JUNIOR ACHIEVERS: Team Canada continued to raise the bar at the World Junior Championships, defeating the Swedes 5-1 to tie Canada's own record of five consecutive gold medals at the tournament.
YOU CAN BANK ON IT: Finance Minister Jim Flaherty emerged from a 'productive' meeting with Canada's senior bankers convened to discuss ways to revive the ailing economy. In the only public statement released, the president of the Canadian Bankers Association said that "many of the economic challenges facing the country were discussed." Flaherty would not discuss the meeting until today, but there has been continuing speculation that he has been butting heads with the major banks over the availability of loans to individuals and businesses.
Ontario Premier Dalton McGuinty said that the proposed $4-billion bailout of the auto sector will not go toward dramatically overhauling the industry, but will instead be used for paying off mounting bills and "to keep the lights on." Prime Minister Stephen Harper had previously said that aid wasn't a blank cheque, and that Canadians expected the money to "restructure and renew" the industry.
STRESSED OUT: As the economic meltdown deepens, Canadian debt counsellers are not only seeing a spike in business, but also a spike in the deterioration of marriages and other relationships as mounting debts take their toll on individuals. Financial difficulties are believed to be behind a failed suicide pact in Quebec, in which a woman allegedly helped her husband kill their three children and himself before unsuccessfully attempting to take her own life.
PRAIRIE DEEP FREEZE: Although winter is officially only two weeks old, many on the Prairies were already considering it a long test of endurance. With almost daily wind chill temperatures of -30 degrees Celsius -- sometimes as low as -50 -- many outdoor enthusiasts have opted to stay indoors, while the homeless population dealt with an already hard life that has gotten much, much tougher.
LET'S DISCUSS THIS: A steady stream of diplomats and world leaders headed to the Middle East to push for a truce in the Israeli offensive in Gaza as casualties continued to mount, and Canada's Foreign Affairs department was working at extracting 36 Canadians trapped in the warzone. A planned Monday extraction was cancelled by the Israeli Defence Force, which controls the movement of people in and out of the territory. Israeli Foreign Minister Tzipi Livni, and candidate for prime minister, told CNN's Christiane Amanpour that her country was taking great risks to prevent civilian casualties, but would keep up the offensive until the security of southern Israel was assured.

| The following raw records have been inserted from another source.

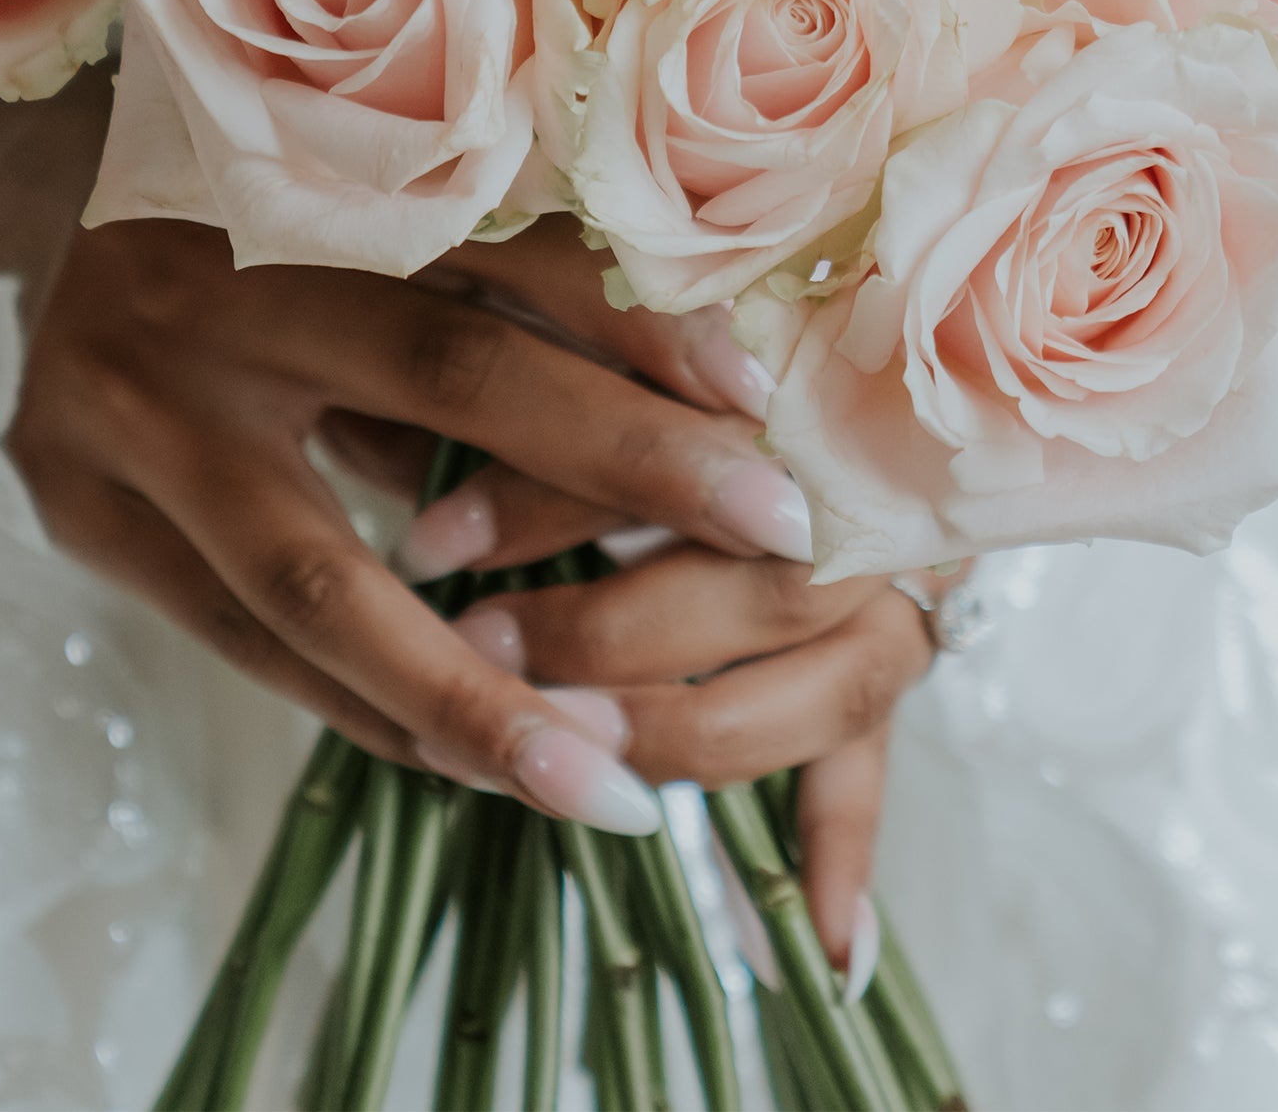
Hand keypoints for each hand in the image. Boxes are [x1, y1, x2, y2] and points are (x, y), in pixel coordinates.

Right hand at [9, 209, 896, 843]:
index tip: (769, 406)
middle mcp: (224, 280)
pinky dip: (366, 709)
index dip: (640, 320)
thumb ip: (491, 282)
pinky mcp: (80, 512)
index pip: (506, 239)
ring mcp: (135, 408)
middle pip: (446, 372)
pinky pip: (247, 644)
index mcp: (303, 177)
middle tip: (775, 551)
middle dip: (616, 466)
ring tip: (611, 784)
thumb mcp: (353, 214)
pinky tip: (474, 765)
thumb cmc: (232, 215)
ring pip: (322, 579)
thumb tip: (699, 382)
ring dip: (476, 697)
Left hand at [377, 220, 935, 964]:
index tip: (427, 539)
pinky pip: (869, 770)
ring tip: (551, 742)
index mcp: (796, 390)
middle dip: (604, 630)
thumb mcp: (583, 328)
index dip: (545, 497)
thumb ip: (526, 371)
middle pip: (753, 583)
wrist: (871, 354)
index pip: (676, 448)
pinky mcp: (886, 663)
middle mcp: (859, 498)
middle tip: (475, 648)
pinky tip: (818, 949)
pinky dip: (839, 860)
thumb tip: (386, 444)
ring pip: (811, 691)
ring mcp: (892, 590)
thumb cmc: (671, 344)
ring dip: (676, 730)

Threats of an oil embargo against Israel's friend in the West from officials in places such as Iran and Bahrain fell flat as key Persian Gulf oil producers were determined to stay on the path of economic growth amid falling oil prices. "An oil embargo is just bad for business," said Serene Gardiner, oil
products analyst at Standard Chartered Bank in Dubai. "In truth, it is
cheaper to move prices with rhetoric."
THERE'S A NEW MAN IN TOWN: President-elect Barack Obama and his family became full-fledged residents of Washington, D.C. -- moving into a grand hotel until his inauguration so that his daughters can begin classes at an elite private school once attended by Chelsea Clinton. Also due to arrive in Washington is home-shopping network QVC, and they will be toting a wide selection of coins, stamps, jewellery and handbags to hawk during the inauguration. The network has already sold more than 100,000 Obama-related items.
A FIERY RELATIONSHIP: An Australian woman has been charged with murder after her husband died from injuries inflicted when she allegedly lit his genitals on fire because she thought he was having an affair.